Mike Scott, fund manager, fixed income at Schroders PLC in London, said weaker covenants are something to be taken seriously, "and it's why you need to have a very strong, analytical base if you are investing in the asset class. It is not something that is easily understood. We find that some of the structures are not … in the interest of the investor … for instance we're seeing more prevalence of shorter-call paper," particularly in the floating-rate market, so if a company does well investors may not benefit from capital appreciation in the way they would with longer-call structures.
Mr. Scott and other money management executives also are concerned about the ways issuers might be presenting earnings before interest, taxes, depreciation and amortization. Through add-backs or adjustments to this EBITDA figure, companies might be putting deals or transactions in a more positive light, they said.

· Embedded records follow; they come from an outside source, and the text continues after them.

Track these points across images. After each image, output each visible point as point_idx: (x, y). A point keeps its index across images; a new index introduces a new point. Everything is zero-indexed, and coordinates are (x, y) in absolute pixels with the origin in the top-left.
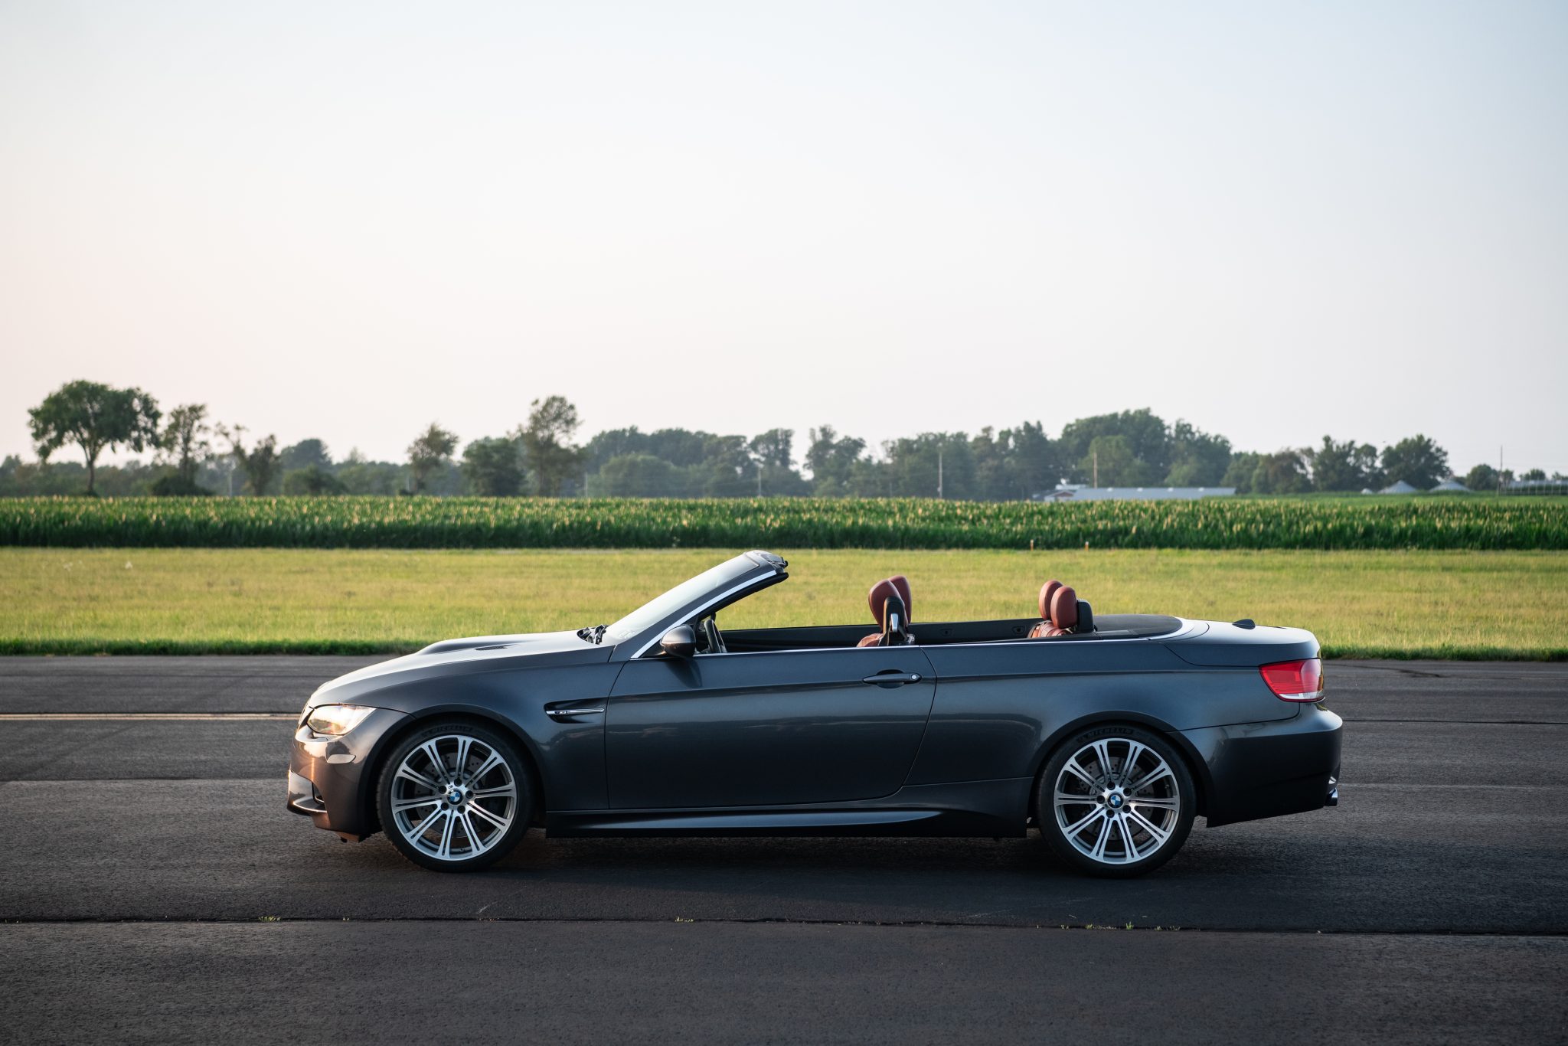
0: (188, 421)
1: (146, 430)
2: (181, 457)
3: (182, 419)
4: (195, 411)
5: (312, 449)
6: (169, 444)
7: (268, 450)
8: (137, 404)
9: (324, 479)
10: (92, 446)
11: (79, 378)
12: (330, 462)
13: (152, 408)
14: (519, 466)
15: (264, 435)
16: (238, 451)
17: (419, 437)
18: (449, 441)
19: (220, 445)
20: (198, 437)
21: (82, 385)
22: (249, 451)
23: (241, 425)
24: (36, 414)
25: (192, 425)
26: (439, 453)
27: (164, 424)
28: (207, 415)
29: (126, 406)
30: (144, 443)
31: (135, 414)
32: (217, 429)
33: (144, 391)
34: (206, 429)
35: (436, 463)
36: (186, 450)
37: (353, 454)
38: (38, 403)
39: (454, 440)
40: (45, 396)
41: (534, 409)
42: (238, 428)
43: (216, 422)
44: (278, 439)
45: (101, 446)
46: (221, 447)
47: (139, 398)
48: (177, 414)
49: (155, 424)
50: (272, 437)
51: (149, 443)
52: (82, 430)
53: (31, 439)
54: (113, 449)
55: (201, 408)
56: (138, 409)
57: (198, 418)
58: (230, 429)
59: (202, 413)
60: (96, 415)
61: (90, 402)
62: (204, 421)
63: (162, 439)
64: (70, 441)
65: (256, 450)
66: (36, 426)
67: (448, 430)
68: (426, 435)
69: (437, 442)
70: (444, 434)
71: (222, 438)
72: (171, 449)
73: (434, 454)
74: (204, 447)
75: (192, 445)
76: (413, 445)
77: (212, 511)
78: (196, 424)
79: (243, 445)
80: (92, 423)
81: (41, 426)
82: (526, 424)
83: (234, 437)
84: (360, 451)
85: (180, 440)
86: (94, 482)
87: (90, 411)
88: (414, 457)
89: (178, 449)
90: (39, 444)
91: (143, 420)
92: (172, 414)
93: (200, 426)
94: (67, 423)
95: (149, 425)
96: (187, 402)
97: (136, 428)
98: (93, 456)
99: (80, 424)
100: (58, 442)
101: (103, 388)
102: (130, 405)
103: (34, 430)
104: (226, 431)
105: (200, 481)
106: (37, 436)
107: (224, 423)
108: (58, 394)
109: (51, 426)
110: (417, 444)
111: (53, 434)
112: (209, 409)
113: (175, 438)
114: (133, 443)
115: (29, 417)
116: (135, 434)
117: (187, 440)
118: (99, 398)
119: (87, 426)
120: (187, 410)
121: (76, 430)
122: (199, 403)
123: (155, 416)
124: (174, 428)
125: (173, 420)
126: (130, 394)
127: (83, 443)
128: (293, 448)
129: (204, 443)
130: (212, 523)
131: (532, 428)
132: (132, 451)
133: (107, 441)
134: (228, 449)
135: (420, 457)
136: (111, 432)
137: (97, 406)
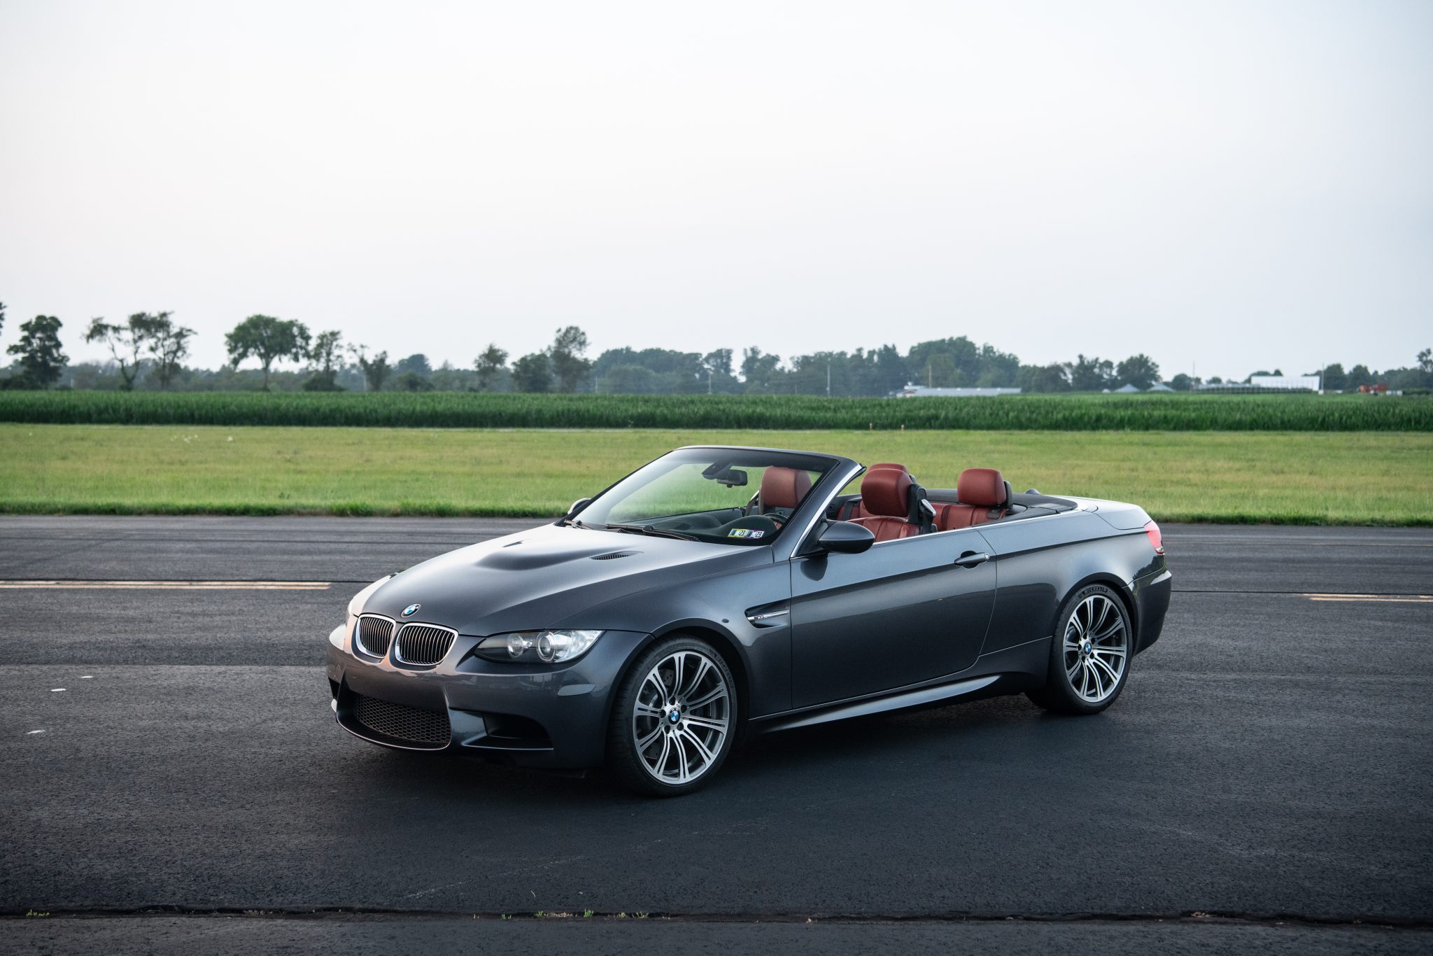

The use of EBITDA adjustments allow the conventional calculation of profitability to be inflated to make leverage lower than it actually is. Olivier Monnoyeur, high-yield portfolio manager at BNP Paribas Asset Management in London, said the gap between reported EBITDA and adjusted EBITDA has gradually expanded, resulting in increased risk for investors.

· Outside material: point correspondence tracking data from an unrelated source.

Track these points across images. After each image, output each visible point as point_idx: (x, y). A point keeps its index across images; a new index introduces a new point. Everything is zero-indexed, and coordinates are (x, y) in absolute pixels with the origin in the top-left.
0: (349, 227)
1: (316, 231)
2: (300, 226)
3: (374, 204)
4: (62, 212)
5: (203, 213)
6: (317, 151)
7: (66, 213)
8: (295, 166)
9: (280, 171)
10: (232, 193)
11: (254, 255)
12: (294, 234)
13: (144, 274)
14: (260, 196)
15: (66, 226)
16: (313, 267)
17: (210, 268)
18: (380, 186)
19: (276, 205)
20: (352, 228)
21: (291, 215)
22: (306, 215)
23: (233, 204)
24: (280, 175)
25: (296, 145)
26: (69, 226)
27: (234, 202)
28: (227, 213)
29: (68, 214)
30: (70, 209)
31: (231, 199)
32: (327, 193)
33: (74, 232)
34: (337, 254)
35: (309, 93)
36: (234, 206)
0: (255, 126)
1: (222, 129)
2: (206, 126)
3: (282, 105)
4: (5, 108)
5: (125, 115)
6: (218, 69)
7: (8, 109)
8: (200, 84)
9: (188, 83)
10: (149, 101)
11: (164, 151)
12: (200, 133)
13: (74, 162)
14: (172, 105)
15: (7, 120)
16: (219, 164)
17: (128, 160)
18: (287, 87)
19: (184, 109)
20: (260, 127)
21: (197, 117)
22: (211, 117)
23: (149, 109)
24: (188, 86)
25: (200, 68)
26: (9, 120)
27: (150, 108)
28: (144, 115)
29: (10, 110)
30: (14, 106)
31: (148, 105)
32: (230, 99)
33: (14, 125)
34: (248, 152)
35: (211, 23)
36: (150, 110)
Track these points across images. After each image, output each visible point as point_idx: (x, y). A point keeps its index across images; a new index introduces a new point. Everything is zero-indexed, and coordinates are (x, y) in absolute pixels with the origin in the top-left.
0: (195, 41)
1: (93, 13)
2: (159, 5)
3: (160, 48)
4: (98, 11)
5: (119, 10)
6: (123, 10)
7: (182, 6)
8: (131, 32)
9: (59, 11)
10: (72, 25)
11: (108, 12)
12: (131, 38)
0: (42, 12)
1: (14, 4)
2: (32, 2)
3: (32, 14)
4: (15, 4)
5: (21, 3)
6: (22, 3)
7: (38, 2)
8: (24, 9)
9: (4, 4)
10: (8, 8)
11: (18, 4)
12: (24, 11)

JPMAM's Mr. Aspbury added the nature of these so-called add-backs is "increasingly aggressive."
But there are signs investors and money managers have had enough when it comes to the terms on offer, and are increasingly willing to fight back. Sources said there have been a number of deals early this year around the globe where investors pushed back on terms, negotiating on covenants and terms.
"This year is probably the first time we've seen a bit of pushback from investors" against the weaker covenants that are "creating the problems of tomorrow," said Mr. Monnoyeur. Defaults would appear in about three years, "so it is now (investors) need to be more cautious."
"In my mind, a number of the recent pushbacks have come largely because the pendulum has continued to swing in the direction of the issuer," said Jeff Boswell, co-head of multiasset credit at Investec Asset Management in London. "The quality of the (documentation) we're seeing is undoubtedly at a cyclical weak point. In terms of the next default cycle, it means a number of issuers that probably would have defaulted are allowed to struggle on."
Mr. Boswell said investors need to "get a good handle on the risks" they are taking, analyzing the legal risk as well as corporate and credit risks.